### Instructions to follow
Each line of the entries that contains the word "camera" adds one. Reply with the resulting number only.

•••••

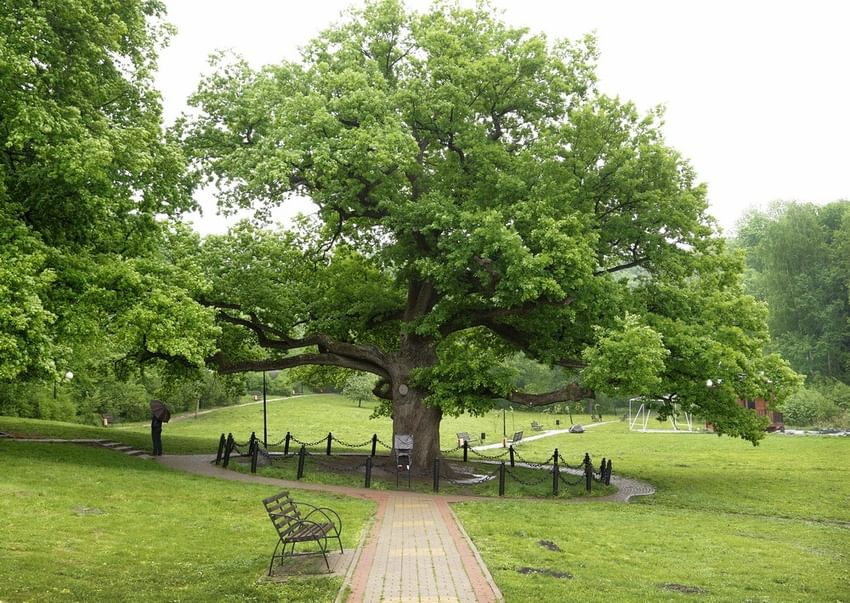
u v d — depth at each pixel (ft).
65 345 53.21
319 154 65.51
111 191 53.72
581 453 119.55
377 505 55.88
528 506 58.29
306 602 27.37
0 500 42.91
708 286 83.10
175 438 109.19
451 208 72.02
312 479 70.38
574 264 66.90
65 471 55.47
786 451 117.29
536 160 77.51
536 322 81.46
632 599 29.71
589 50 83.41
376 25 78.59
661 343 65.00
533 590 30.04
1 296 44.06
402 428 84.23
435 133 78.74
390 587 29.94
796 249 218.38
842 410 177.17
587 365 73.77
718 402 74.13
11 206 52.24
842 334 206.49
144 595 27.84
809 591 33.63
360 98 69.10
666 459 108.06
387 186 74.90
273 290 83.41
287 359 88.12
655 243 79.25
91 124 55.72
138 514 44.24
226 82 81.61
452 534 43.39
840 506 64.75
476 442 147.84
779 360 74.02
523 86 79.82
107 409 163.12
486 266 72.02
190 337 59.47
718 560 40.16
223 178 82.02
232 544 38.34
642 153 76.69
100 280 54.54
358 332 95.35
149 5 67.21
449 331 87.81
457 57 76.07
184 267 69.21
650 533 47.88
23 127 47.96
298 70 76.69
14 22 50.34
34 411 132.57
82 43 55.47
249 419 183.32
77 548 34.73
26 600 26.22
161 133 64.34
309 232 92.02
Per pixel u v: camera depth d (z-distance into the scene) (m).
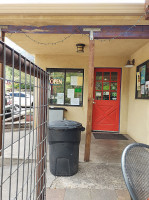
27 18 3.14
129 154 1.28
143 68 4.27
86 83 5.61
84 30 3.27
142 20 3.07
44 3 2.99
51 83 5.72
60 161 2.70
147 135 3.92
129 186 1.05
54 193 2.28
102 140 4.75
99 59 5.56
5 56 0.83
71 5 2.98
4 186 2.35
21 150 3.39
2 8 3.04
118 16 3.03
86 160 3.26
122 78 5.52
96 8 2.96
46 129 1.70
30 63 1.18
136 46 4.43
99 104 5.68
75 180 2.61
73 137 2.66
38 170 1.61
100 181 2.59
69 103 5.71
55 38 4.10
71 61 5.62
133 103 5.00
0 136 3.20
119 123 5.62
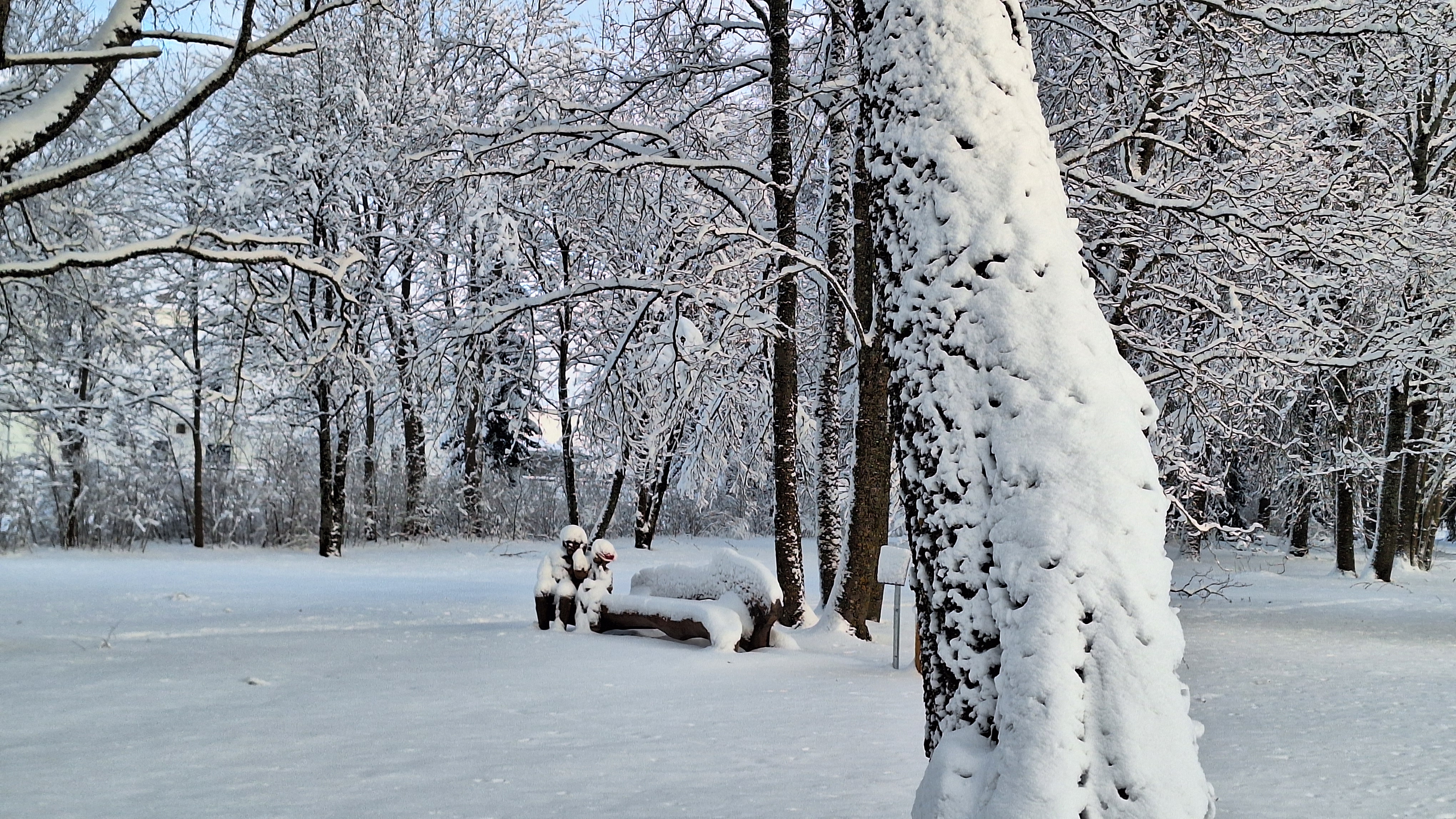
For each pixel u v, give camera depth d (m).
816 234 16.92
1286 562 28.92
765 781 5.74
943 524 3.24
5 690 8.59
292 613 16.00
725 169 16.64
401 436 35.66
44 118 9.23
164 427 31.50
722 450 22.81
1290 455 25.20
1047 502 3.02
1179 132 15.65
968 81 3.53
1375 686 10.32
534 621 14.72
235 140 29.83
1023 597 2.98
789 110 15.86
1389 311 18.61
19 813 4.98
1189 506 20.28
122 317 26.77
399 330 29.28
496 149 17.23
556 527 38.00
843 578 13.91
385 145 24.36
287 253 10.98
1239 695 9.77
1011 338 3.21
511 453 39.78
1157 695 2.86
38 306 19.12
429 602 18.02
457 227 22.23
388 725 7.35
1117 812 2.78
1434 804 5.52
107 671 9.63
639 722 7.59
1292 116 15.23
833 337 16.16
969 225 3.37
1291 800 5.62
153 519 30.23
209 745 6.65
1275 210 14.34
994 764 2.91
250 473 32.69
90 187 25.53
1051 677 2.87
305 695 8.55
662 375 16.12
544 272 24.39
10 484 27.88
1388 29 13.68
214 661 10.31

•••••

### Exercise solution
2